According to clinical statistics, pediatric idiopathic scoliosis is 1.7%, with most cases aged 13 and 14 years, and small scoliotic curves (10-19 degrees) were the most common (prevalence of 1.5%). [1]The ratio of women to men ranges from 1.5: 1 to 3: 1 and increases significantly with age. In particular, the prevalence of curves with higher Cobb angles is significantly higher in girls than in boys: the ratio of women to men increases from 1.4: 1 in curves from 10 ° to 20 ° to 7.2: 1 in curves> 40 °. [2]

In 90-95% of cases, right-sided dysplastic chest scoliosis is observed, in 5-10% of cases - idiopathic or dysplastic left-sided scoliosis of the lumbar spine (right-sided lumbar scoliosis is rare).

According to the Scoliosis Research Society, juvenile scoliosis accounts for 12–25% of cases; girls are diagnosed more often than boys. [3]Typical localization is the thoracic spine; up to about 10 years, the pathology progresses slowly, but has a higher likelihood of developing severe deformity that is not amenable to conservative treatment.

The most common dysplastic scoliosis in adolescence is with a general incidence in the population of up to 2% (with a predominance of girls).

At the same time, dysplastic thoracolumbar scoliosis is observed four times more often than lumbar scoliosis.

Causes of the dysplastic scoliosis

Western and many domestic experts in the field of orthopedics and pathology of the spine do not distinguish dysplastic scoliosis: it is referred to the idiopathic form, since the causes of many congenital anomalies in the development of spinal structures have not yet been established. Idiopathic scoliosis, in a sense, is a diagnosis of exclusion. However, idiopathic scoliosis is by far the most common type of spinal deformity. [4]It should be noted that at least 80% of  scoliosis in children  is idiopathic. [5]But as a final diagnosis, it is determined after the exclusion of genetically determined generalized syndromes, accompanied by  congenital scoliosis .

Some experts associate the etiology of idiopathic or dysplastic scoliosis with genetics, since the spine is formed before birth, and this pathology is observed in the genus: according to the Scoloosis Research Society, almost a third of patients. And there is an opinion that scoliosis due to dysplasia is a multigenic dominant state with multivariate gene expression (but specific genes have not yet been identified). [6]

Other researchers, analyzing and systematizing clinical cases, see the causes of this pathology in metabolic disorders or teratogenic effects of various etiologies.
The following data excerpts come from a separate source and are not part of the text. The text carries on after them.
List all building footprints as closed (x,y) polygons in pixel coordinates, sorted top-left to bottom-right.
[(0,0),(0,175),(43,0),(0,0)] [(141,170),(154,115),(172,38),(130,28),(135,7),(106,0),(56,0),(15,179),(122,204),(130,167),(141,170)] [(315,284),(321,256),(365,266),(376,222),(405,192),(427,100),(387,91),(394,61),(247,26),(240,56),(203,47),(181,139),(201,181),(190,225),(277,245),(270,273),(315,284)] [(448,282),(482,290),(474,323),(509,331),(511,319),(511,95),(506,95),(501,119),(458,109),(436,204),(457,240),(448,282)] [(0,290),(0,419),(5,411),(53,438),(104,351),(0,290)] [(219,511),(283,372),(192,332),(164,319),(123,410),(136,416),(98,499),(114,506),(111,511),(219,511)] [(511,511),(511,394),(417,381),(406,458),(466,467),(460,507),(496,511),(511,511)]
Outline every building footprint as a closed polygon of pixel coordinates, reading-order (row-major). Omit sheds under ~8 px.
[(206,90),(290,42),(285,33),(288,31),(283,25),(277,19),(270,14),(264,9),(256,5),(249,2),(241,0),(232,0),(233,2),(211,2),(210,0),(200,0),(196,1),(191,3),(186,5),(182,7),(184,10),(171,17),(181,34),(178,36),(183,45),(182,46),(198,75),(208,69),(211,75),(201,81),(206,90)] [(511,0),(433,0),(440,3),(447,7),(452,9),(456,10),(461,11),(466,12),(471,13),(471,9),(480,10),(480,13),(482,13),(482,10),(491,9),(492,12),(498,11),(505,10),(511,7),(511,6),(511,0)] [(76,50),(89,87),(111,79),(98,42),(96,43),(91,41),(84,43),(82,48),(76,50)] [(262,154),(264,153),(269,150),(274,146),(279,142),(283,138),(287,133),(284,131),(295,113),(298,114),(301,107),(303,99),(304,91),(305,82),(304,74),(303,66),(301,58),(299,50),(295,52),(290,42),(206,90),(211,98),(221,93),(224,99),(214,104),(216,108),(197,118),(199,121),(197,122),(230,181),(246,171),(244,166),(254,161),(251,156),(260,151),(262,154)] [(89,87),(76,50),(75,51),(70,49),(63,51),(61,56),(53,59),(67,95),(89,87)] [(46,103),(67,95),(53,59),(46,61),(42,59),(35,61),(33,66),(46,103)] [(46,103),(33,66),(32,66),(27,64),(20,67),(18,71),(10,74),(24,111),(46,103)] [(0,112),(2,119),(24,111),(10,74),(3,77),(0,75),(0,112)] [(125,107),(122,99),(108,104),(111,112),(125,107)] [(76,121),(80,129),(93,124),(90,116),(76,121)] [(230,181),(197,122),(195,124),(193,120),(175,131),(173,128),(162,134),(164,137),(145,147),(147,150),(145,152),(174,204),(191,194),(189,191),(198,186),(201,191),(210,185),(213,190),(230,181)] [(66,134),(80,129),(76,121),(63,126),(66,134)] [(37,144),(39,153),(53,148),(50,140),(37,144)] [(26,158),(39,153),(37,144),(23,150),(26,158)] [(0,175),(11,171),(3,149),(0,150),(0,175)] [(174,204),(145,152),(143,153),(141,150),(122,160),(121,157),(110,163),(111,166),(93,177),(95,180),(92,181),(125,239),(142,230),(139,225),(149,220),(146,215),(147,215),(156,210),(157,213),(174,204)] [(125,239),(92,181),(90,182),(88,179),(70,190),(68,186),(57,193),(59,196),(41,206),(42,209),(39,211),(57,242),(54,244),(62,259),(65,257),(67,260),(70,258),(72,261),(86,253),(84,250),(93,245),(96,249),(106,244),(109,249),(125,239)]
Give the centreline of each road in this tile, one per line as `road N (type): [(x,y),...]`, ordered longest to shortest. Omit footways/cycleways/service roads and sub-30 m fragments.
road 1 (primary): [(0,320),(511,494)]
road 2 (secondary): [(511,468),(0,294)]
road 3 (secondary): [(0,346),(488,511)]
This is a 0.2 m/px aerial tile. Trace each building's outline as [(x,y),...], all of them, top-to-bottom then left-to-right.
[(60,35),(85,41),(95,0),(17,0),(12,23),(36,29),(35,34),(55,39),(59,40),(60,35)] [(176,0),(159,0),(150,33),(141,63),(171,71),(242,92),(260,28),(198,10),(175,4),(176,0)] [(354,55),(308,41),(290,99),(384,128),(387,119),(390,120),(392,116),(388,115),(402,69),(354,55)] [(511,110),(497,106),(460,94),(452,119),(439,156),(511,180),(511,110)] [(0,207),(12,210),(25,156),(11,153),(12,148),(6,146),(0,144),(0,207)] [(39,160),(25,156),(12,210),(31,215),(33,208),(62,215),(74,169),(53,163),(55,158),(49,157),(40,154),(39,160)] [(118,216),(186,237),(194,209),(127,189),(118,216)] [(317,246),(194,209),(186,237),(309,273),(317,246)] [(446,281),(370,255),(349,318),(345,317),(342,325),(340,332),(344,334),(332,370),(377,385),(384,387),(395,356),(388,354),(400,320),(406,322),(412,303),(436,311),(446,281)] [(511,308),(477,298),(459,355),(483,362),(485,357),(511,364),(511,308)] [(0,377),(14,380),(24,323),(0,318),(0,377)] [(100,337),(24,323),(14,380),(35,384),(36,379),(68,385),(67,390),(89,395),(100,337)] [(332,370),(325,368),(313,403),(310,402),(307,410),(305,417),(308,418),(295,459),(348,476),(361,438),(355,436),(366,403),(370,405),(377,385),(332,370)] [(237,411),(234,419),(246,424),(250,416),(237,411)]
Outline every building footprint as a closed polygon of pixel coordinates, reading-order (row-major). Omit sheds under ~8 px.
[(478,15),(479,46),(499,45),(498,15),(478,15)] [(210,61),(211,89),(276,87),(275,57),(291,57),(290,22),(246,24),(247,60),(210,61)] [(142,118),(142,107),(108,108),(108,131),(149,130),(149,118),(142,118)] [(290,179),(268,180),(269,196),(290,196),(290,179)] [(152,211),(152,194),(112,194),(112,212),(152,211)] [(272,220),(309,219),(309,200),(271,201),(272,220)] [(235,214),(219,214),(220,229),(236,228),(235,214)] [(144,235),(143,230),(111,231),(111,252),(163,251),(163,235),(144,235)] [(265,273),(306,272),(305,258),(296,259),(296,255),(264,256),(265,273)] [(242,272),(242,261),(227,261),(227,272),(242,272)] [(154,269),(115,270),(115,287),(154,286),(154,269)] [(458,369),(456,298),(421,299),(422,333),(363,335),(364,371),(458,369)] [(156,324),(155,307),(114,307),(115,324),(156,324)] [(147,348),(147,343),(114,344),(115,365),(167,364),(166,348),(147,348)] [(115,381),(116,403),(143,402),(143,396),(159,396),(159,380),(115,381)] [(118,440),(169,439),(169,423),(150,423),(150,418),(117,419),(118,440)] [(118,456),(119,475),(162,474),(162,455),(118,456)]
Nevertheless, congenital morphological disorders of the spine (primarily in the lumbosacral region), which can lead to its three-dimensional deformation, are considered:

  • spinal hernia, in particular,  meningocele ;
  • non-growth of the posterior vertebral arch -  cleft of the spine  or spina bifida;
  • spondylolysis - dysplasia of the vertebral arches with interarticular diastasis (gap);
  • abnormalities of the spinous processes of the vertebrae;
  • developmental defect (in the form of a wedge) of the bodies of the first sacral vertebra (S1) and fifth lumbar (L5);
  • inferiority of connective tissue structures of the spine in the form of dysplasia of the intervertebral discs.

When diagnosing dysplastic lumbar scoliosis in patients, ontogenetic disorders of spinal segmentation such as lumbarization and sacralization can be detected.

With lumbarization (lumbar vertebrae - the lumbar spine) in the embryonic period, the so-called transitional lumbosacral vertebra is formed, then the vertebra S1 does not merge with the sacrum and remains mobile (sometimes it is designated L6).

Sacralization (os sacrum - sacrum) is a condition in which, during the period of intrauterine skeleton formation, the transverse spinous process of the L5 vertebra merges with the sacrum or ilium, forming a partial pathological synostosis. According to statistics, these anomalies are found in one infant in 3.3-3.5 thousand newborns.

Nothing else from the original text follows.